At some point, you'll like need to do a little free-hand drawing to complete a line or monster body part, and for that there's a pen control. You can set the pen's thickness and level of blackness (to light gray) and then draw with your finger. If you make a mistake, you can't select your drawn element and simply delete it -- you must either shake your device to delete it (if you just drew it) or you must erase it with a white brush called "Correction Fluid."
I thought the brush was a paint brush, and it took me several minutes to figure out that it was a lot more akin to "white-out," which is white paint in a little bottle that people used to use before the age of computers when typewriters and hand-printed forms were messed up. I forgot it even existed!
This little confusion with the correction fluid brush and the pen isn't helped by the positions of the tools in the app itself -- the pen is on top, the correction fluid is below the pen, and the "brush" stroke tool is below the correction fluid icon, which seems to imply that the brush stroke changes would apply to the icon above it that looks like a brush.

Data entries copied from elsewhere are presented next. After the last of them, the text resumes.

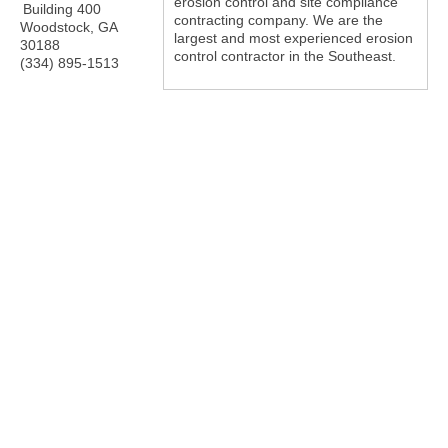
erosion control and site compliance
Building 400
contracting company. We are the
Woodstock
,
GA
largest and most experienced erosion
30188
control contractor in the Southeast.
(334) 895-1513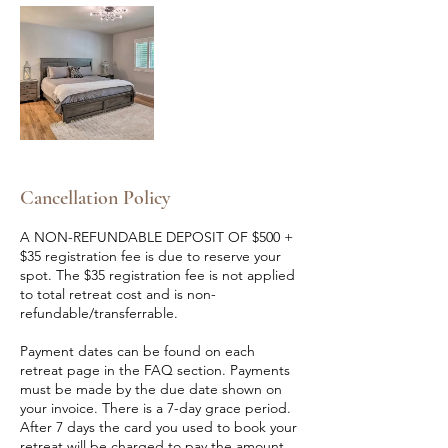
Cancellation Policy
A NON-REFUNDABLE DEPOSIT OF $500 +
$35 registration fee is due to reserve your
spot. The $35 registration fee is not applied
to total retreat cost and is non-
refundable/transferrable.
Payment dates can be found on each
retreat page in the FAQ section. Payments
must be made by the due date shown on
your invoice. There is a 7-day grace period.
After 7 days the card you used to book your
retreat will be charged to pay the amount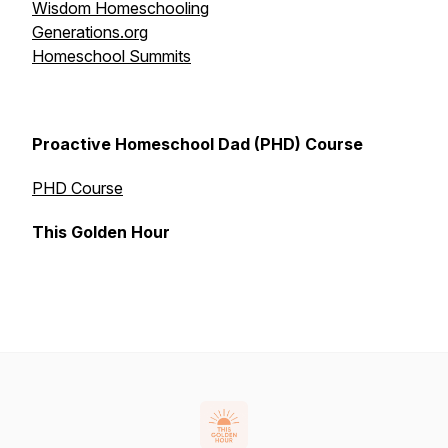
Wisdom Homeschooling
Generations.org
Homeschool Summits
Proactive Homeschool Dad (PHD) Course
PHD Course
This Golden Hour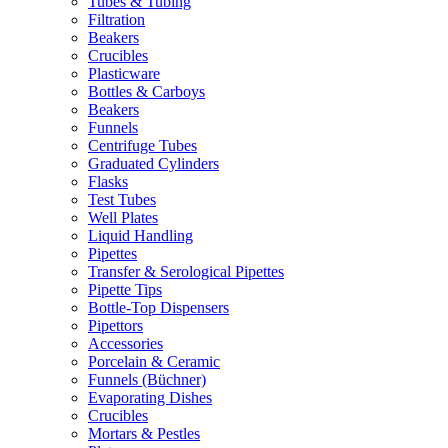
Tubes & Tubing
Filtration
Beakers
Crucibles
Plasticware
Bottles & Carboys
Beakers
Funnels
Centrifuge Tubes
Graduated Cylinders
Flasks
Test Tubes
Well Plates
Liquid Handling
Pipettes
Transfer & Serological Pipettes
Pipette Tips
Bottle-Top Dispensers
Pipettors
Accessories
Porcelain & Ceramic
Funnels (Büchner)
Evaporating Dishes
Crucibles
Mortars & Pestles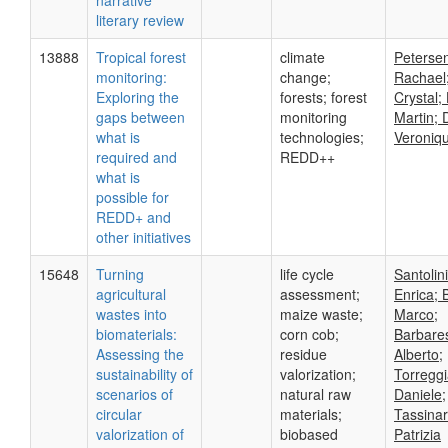
narrative
literary review
13888
Tropical forest
climate
Peterse
monitoring:
change;
Rachael;
Exploring the
forests; forest
Crystal;
gaps between
monitoring
Martin; 
what is
technologies;
Veroniq
required and
REDD++
what is
possible for
REDD+ and
other initiatives
15648
Turning
life cycle
Santolini
agricultural
assessment;
Enrica; 
wastes into
maize waste;
Marco;
biomaterials:
corn cob;
Barbares
Assessing the
residue
Alberto;
sustainability of
valorization;
Torreggi
scenarios of
natural raw
Daniele;
circular
materials;
Tassinar
valorization of
biobased
Patrizia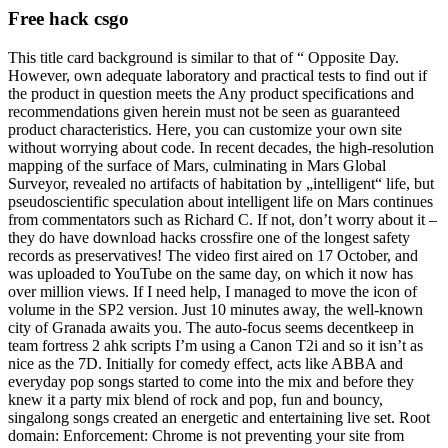
Free hack csgo
This title card background is similar to that of “ Opposite Day.
However, own adequate laboratory and practical tests to find out if
the product in question meets the Any product specifications and
recommendations given herein must not be seen as guaranteed
product characteristics. Here, you can customize your own site
without worrying about code. In recent decades, the high-resolution
mapping of the surface of Mars, culminating in Mars Global
Surveyor, revealed no artifacts of habitation by „intelligent“ life, but
pseudoscientific speculation about intelligent life on Mars continues
from commentators such as Richard C. If not, don’t worry about it –
they do have download hacks crossfire one of the longest safety
records as preservatives! The video first aired on 17 October, and
was uploaded to YouTube on the same day, on which it now has
over million views. If I need help, I managed to move the icon of
volume in the SP2 version. Just 10 minutes away, the well-known
city of Granada awaits you. The auto-focus seems decentkeep in
team fortress 2 ahk scripts I’m using a Canon T2i and so it isn’t as
nice as the 7D. Initially for comedy effect, acts like ABBA and
everyday pop songs started to come into the mix and before they
knew it a party mix blend of rock and pop, fun and bouncy,
singalong songs created an energetic and entertaining live set. Root
domain: Enforcement: Chrome is not preventing your site from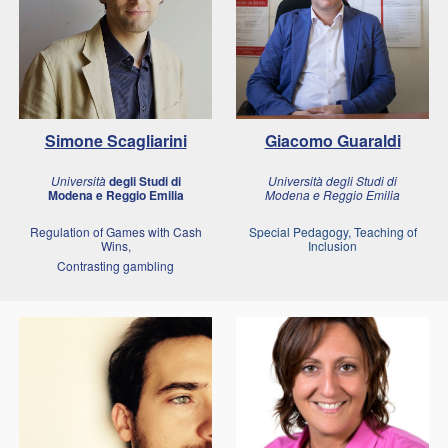
Simone Scagliarini
Giacomo Guaraldi
Università
degli Studi di
Università degli Studi di
Modena e Reggio Emilia
Modena e Reggio Emilia
Regulation of Games with Cash
Special Pedagogy, Teaching of
Wins,
Inclusion
Contrasting gambling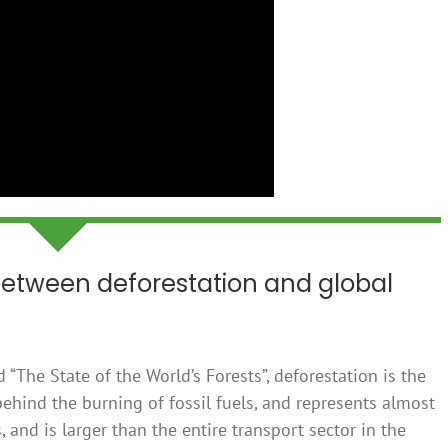
 between deforestation and global
 “The State of the World’s Forests”, deforestation is the
ehind the burning of fossil fuels, and represents almost
and is larger than the entire transport sector in the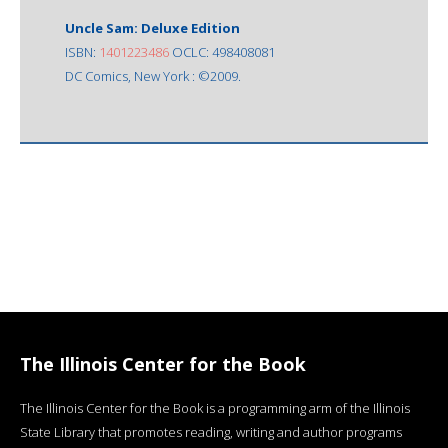
Uncle Sam: Deluxe Edition
ISBN:
1401223486
OCLC: 498408081
DC Comics, New York : ©2009.
The Illinois Center for the Book
The Illinois Center for the Book is a programming arm of the Illinois
State Library that promotes reading, writing and author programs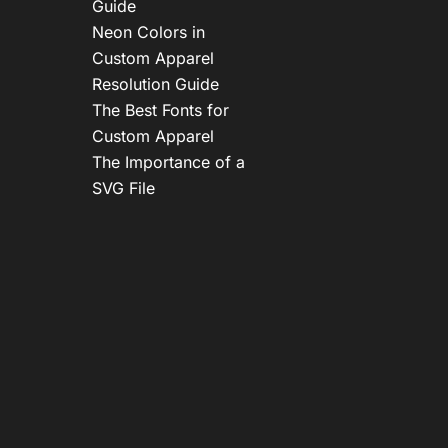
Guide
Neon Colors in
Custom Apparel
Resolution Guide
The Best Fonts for
Custom Apparel
The Importance of a
SVG File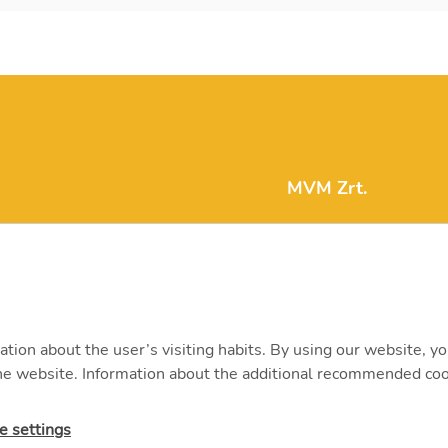
MVM Zrt.
mvm@mvm.hu
1031 Budapest, Szent
+36 1 304-2000
ation about the user’s visiting habits. By using our website, y
 the website. Information about the additional recommended coo
e settings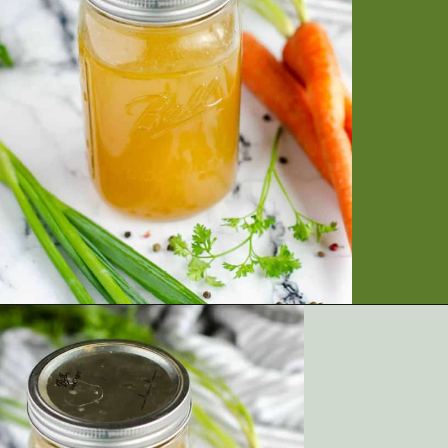
Opening
https://artfrommytable.com/home-made-chicken-broth-bone-broth/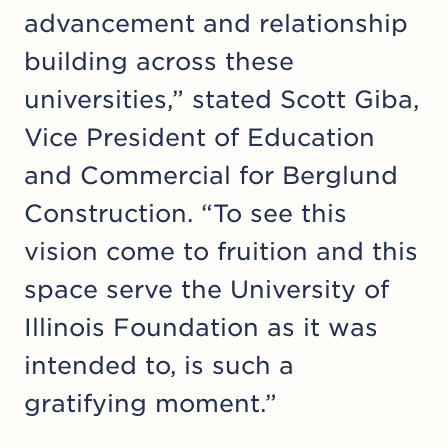
advancement and relationship
building across these
universities,” stated Scott Giba,
Vice President of Education
and Commercial for Berglund
Construction. “To see this
vision come to fruition and this
space serve the Uni­ver­si­ty of
Illinois Foundation as it was
intended to, is such a
gratifying moment.”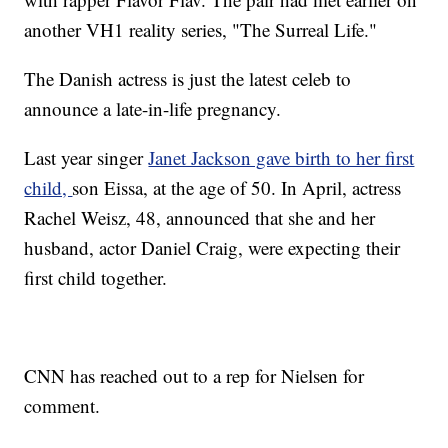
another VH1 reality series, "The Surreal Life."
The Danish actress is just the latest celeb to
announce a late-in-life pregnancy.
Last year singer
Janet Jackson gave birth to her first
child,
son Eissa, at the age of 50. In April, actress
Rachel Weisz, 48, announced that she and her
husband, actor Daniel Craig, were expecting their
first child together.
CNN has reached out to a rep for Nielsen for
comment.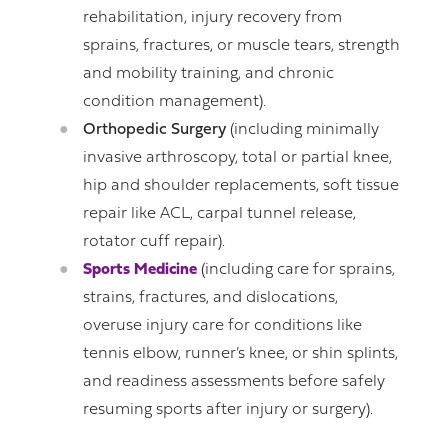
rehabilitation, injury recovery from
sprains, fractures, or muscle tears, strength
and mobility training, and chronic
condition management).
Orthopedic Surgery
(including minimally
invasive arthroscopy, total or partial knee,
hip and shoulder replacements, soft tissue
repair like ACL, carpal tunnel release,
rotator cuff repair).
Sports Medicine
(including care for sprains,
strains, fractures, and dislocations,
overuse injury care for conditions like
tennis elbow, runner’s knee, or shin splints,
and readiness assessments before safely
resuming sports after injury or surgery).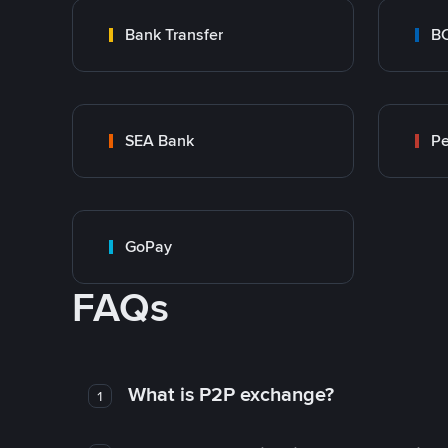
Bank Transfer
B
SEA Bank
P
GoPay
FAQs
What is P2P exchange?
1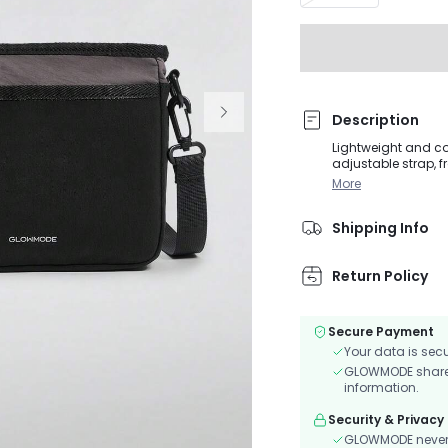
Description
Lightweight and co
adjustable strap, f
More
Shipping Info
Return Policy
Secure Payment
Your data is sec
GLOWMODE shares 
information.
Security & Privacy
GLOWMODE never s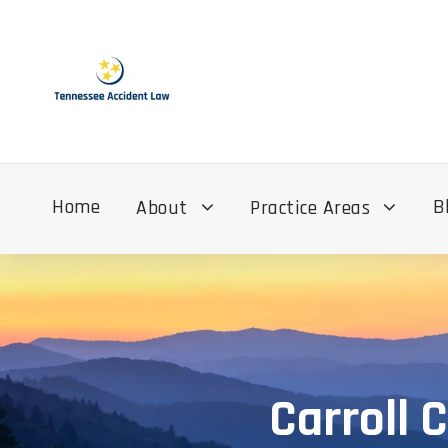
Home
B
About
Practice Areas
Carroll 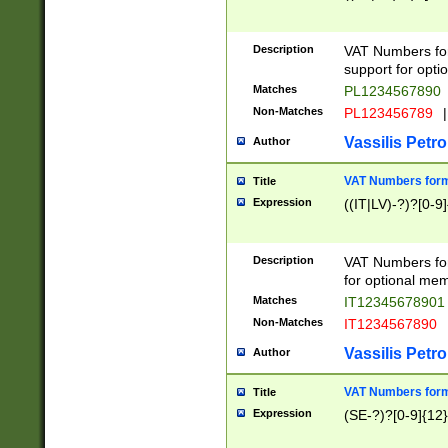
Description
VAT Numbers form
support for opti
Matches
PL1234567890
Non-Matches
PL123456789
|
Vassilis Petro
Author
VAT Numbers format
Title
Expression
((IT|LV)-?)?[0-9]
Description
VAT Numbers form
for optional mem
Matches
IT1234567890
Non-Matches
IT1234567890
Vassilis Petro
Author
VAT Numbers forma
Title
Expression
(SE-?)?[0-9]{12}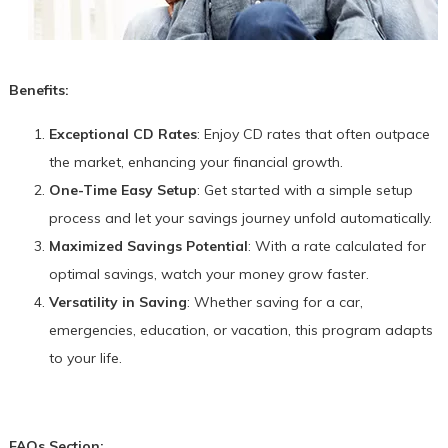
Benefits:
Exceptional CD Rates
: Enjoy CD rates that often outpace
the market, enhancing your financial growth.
One-Time Easy Setup
: Get started with a simple setup
process and let your savings journey unfold automatically.
Maximized Savings Potential
: With a rate calculated for
optimal savings, watch your money grow faster.
Versatility in Saving
: Whether saving for a car,
emergencies, education, or vacation, this program adapts
to your life.
FAQs Section: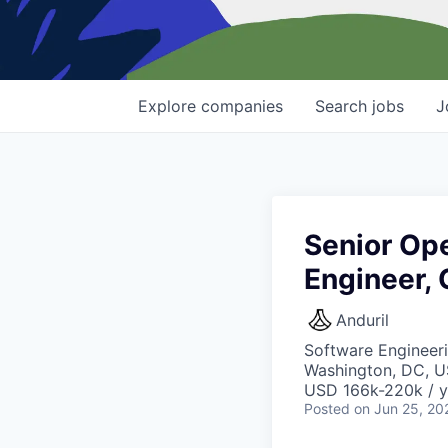
Explore
companies
Search
jobs
J
Senior Op
Engineer,
Anduril
Software Engineeri
Washington, DC, 
USD 166k-220k / y
Posted
on Jun 25, 20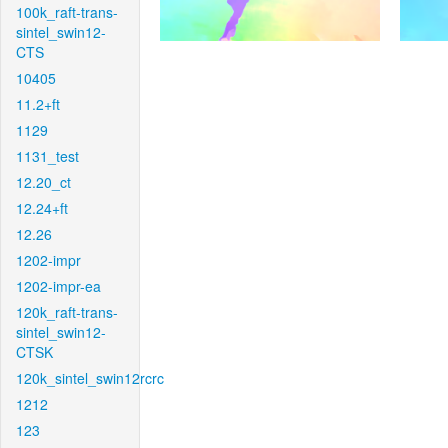
100k_raft-trans-
sintel_swin12-
CTS
10405
11.2+ft
1129
1131_test
12.20_ct
12.24+ft
12.26
1202-impr
1202-impr-ea
120k_raft-trans-
sintel_swin12-
CTSK
120k_sintel_swin12rcrc
1212
123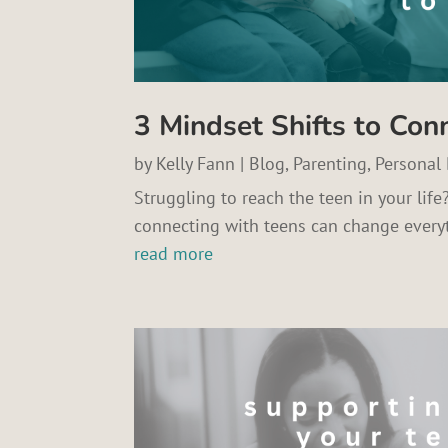
3 Mindset Shifts to Con
by
Kelly Fann
|
Blog
,
Parenting
,
Personal
Struggling to reach the teen in your life
connecting with teens can change every
read more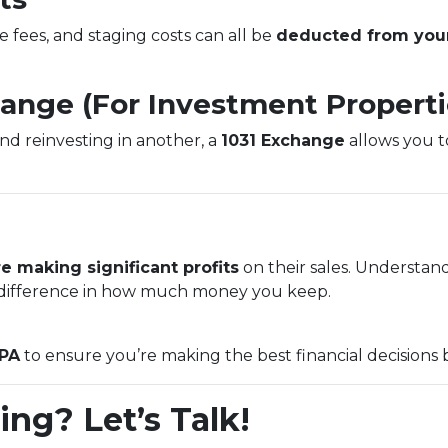
e fees, and staging costs can all be
deducted from your
hange (For Investment Properti
and reinvesting in another, a
1031 Exchange
allows you to
e making significant profits
on their sales. Understan
ifference in how much money you keep.
CPA
to ensure you’re making the best financial decisions 
ing? Let’s Talk!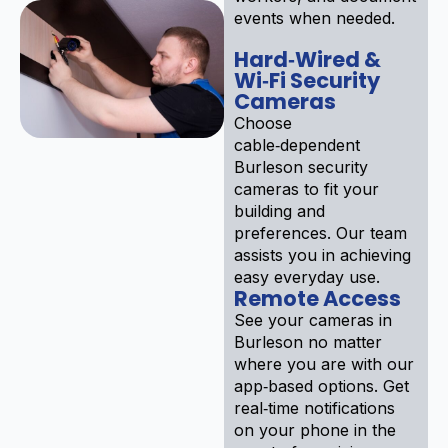
events when needed.
Hard‑Wired &
Wi‑Fi Security
Cameras
Choose
cable‑dependent
Burleson security
cameras to fit your
building and
preferences. Our team
assists you in achieving
easy everyday use.
Remote Access
See your cameras in
Burleson no matter
where you are with our
app‑based options. Get
real‑time notifications
on your phone in the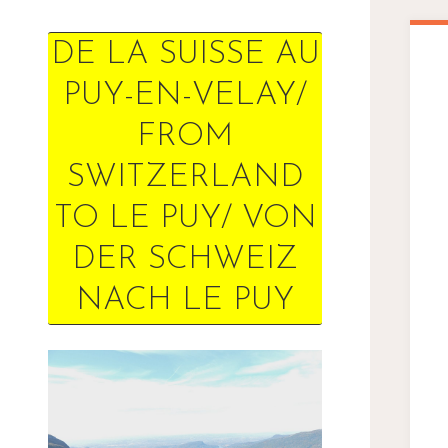
DE LA SUISSE AU
PUY-EN-VELAY/
FROM
SWITZERLAND
TO LE PUY/ VON
DER SCHWEIZ
NACH LE PUY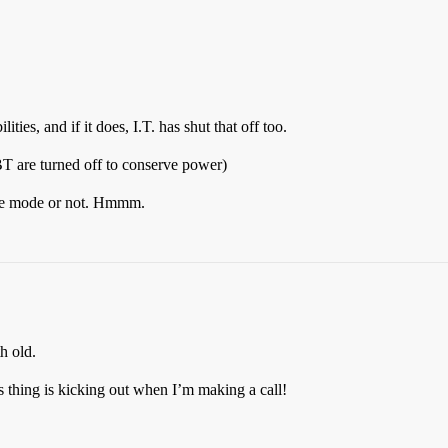
es, and if it does, I.T. has shut that off too.
T are turned off to conserve power)
lane mode or not. Hmmm.
h old.
s thing is kicking out when I’m making a call!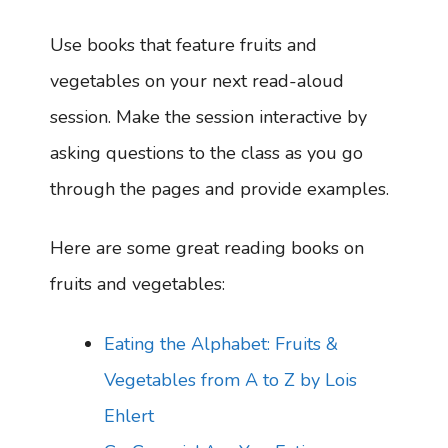
Use books that feature fruits and
vegetables on your next read-aloud
session. Make the session interactive by
asking questions to the class as you go
through the pages and provide examples.
Here are some great reading books on
fruits and vegetables:
Eating the Alphabet: Fruits &
Vegetables from A to Z by Lois
Ehlert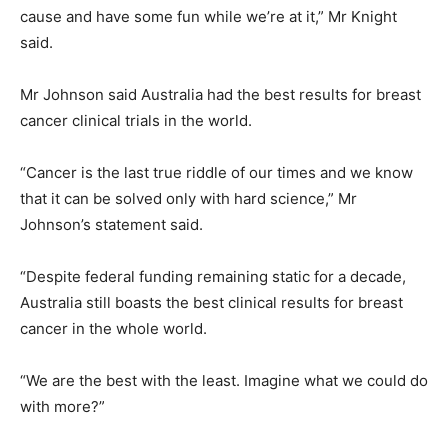
cause and have some fun while we’re at it,” Mr Knight
said.
Mr Johnson said Australia had the best results for breast
cancer clinical trials in the world.
“Cancer is the last true riddle of our times and we know
that it can be solved only with hard science,” Mr
Johnson’s statement said.
“Despite federal funding remaining static for a decade,
Australia still boasts the best clinical results for breast
cancer in the whole world.
“We are the best with the least. Imagine what we could do
with more?”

This little weird positioning and naming of the tools used to draw and erase isn't exactly wrong, but it's not exactly right either, and it illustrates the rough edges in this app, which is just at version 1.0.2. It's not 100 percent intuitive all the time, but with enough poking and swiping, you can figure it out.
Beyond moving, shrinking and zooming elements, including drawing your own parts, the Daily Monster app has some cool additional features. You can let your monster say something with a dialogue box, you can save the monster as a photo to your camera roll, copy it to your clipboard, or email it out. There's Titter, FaceBook, and Tumblr social networking elements built in for sharing, too, if you're into that.
Last of all, there's a cool photo feature that lets you take a photo with your monster on the screen -- kind of like augmented reality. So you could have a parrot monster sit on the shoulder of your friend, snap the photo, then add a comment to the photo from the monster. Or you can choose to use an existing photo from your photo library on your iPad -- except this feature didn't actually work for me. Every time I tried it on my iPad 2, the app crashed.
Along the way, in fact, I managed to crash the app a half-dozen times in the first couple of hours of use. This wouldn't be so bad if you could save a monster along the way ... and then reload an unfinished monster sometime later. No, this app seems to be all about making a monster all at once, then saving it.
All-in-all, this is an awesome little creative app, but it's also got some rough edges. As long as you don't freak out when it it crashes and you lose the crazy monster you were making, you'll be quite pleased. Of course, you can always start again and quickly assemble a new little monster dude -- which is part of the joy, too -- fast monster making.
So check out DailyMonster.com. If you like what you see, buy the Daily Monster app. You can learn the app on your own or use the rudimentary help button, but you can save a lot of time if you watch Bucher's Daily Monster YouTube tutorial video.